Says he'll focus on jobs, education, health care

COLUMBIA, S.C. -- Democratic presidential candidate Howard Dean sketched a broad framework yesterday for how he plans to win the South, a region increasingly unfriendly to Democrats electorally and one that critics have questioned Dean's ability to win, since he has served and lived in a nearly all-white state.

South Carolina holds its primary on Feb. 3, one of seven states to select delegates that day, and is considered a bellwether for other Southern states and African-American voters, who are 30 percent of the state's population but make up nearly half the Democratic electorate.

Dean, a former governor of Vermont, said the key to winning the South lies in focusing on jobs, education, and health care rather than social issues -- such as abortion, guns, and religion -- that increasingly have pushed conservative voters into the Republican Party.

"We are going to talk about our common interests, not the things that divide us," Dean said at an appearance at a hotel. The state is a key battleground that could prove crucial for Dean to clinch the nomination.

Yesterday, Dean focused on African-American voters, attending a black church service in the morning and in an afternoon speech dubbed "Community Relations," arguing that the message he is sending to poor and middle-class white Southerners extends to African-Americans. "There are no black concerns or white concerns," he said before a largely white audience at the hotel. "There are only human concerns."

Asked afterward why he had not drawn more African-Americans to the standing-room-only event at the hotel, in contrast to the all-black audience at the church, Dean said, "You find people where they are, not necessarily invite them and they show up."

He made no mention of his past gaffe in which he said the Democratic Party should reach out to whites with Confederate flags on their trucks.
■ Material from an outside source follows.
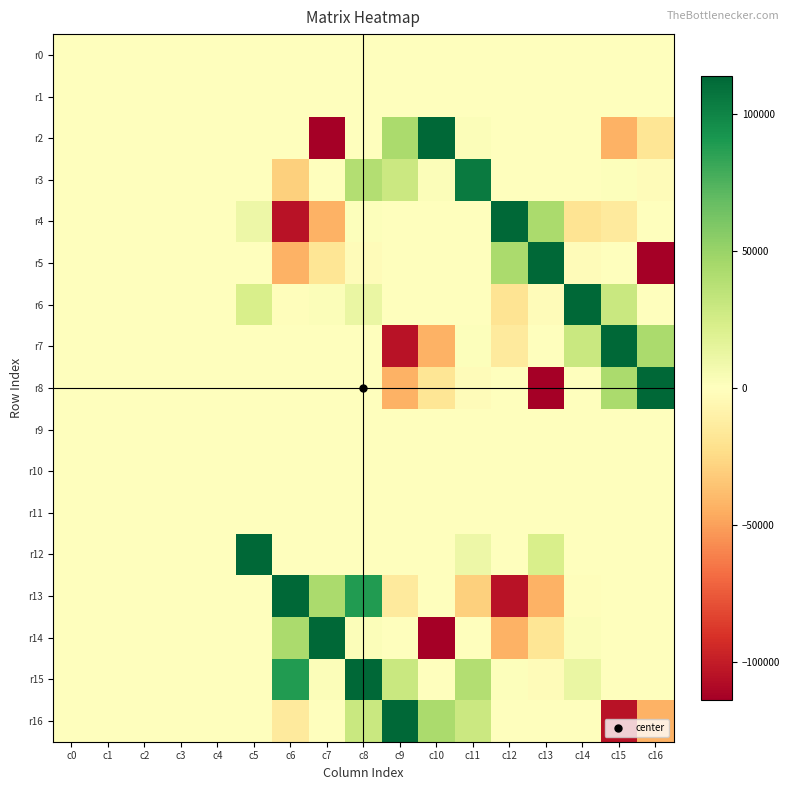

What is the greatest value displayed?

1218579.0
Dean later apologized for any pain the statement may have caused.

A recent poll suggested Dean was neck and neck with other Democratic front-runners in South Carolina, but indicated that he had made notable improvement.

Dean, who recently hired a state director and yesterday opened a Columbia office, has campaigned in South Carolina eight times since January, including yesterday's visit. He also began airing commercials in the state last week.

Yesterday, Dean picked up the endorsement of Jesse Jackson Jr., an Illinois congressman who is the son of the former presidential contender and was born in Greenville, S.C.

Another key endorsement, that of US Representative James E. Clyburn, the only African-American in the South Carolina delegation, is expected to go to US Representative Richard A. Gephardt.

Also yesterday, Dean's campaign released a statement on the lawsuit filed last week against him and the state of Vermont by a conservative government watchdog alleging that the governor's papers he had sealed for 10 years should be made available to the public. Dean said at the time of the sealing that he was worried about embarrassing revelations coming out of the records while he was running for president.

"A judge will now decide which documents should be released," the campaign said in a statement. "This removes the issue from the context of a political campaign and puts it in the hands of an unimpeachable third party, which is where it belongs."

Polls indicate that Dean has a solid lead in New Hampshire and is battling for the edge in Iowa with Gephardt. In a measure of the Iowa contest's intensity, Dean has dispatched two top aides there, Tricia Enright, the campaign's communication director, and Mike Ford, a key aide to campaign manager Joe Trippi.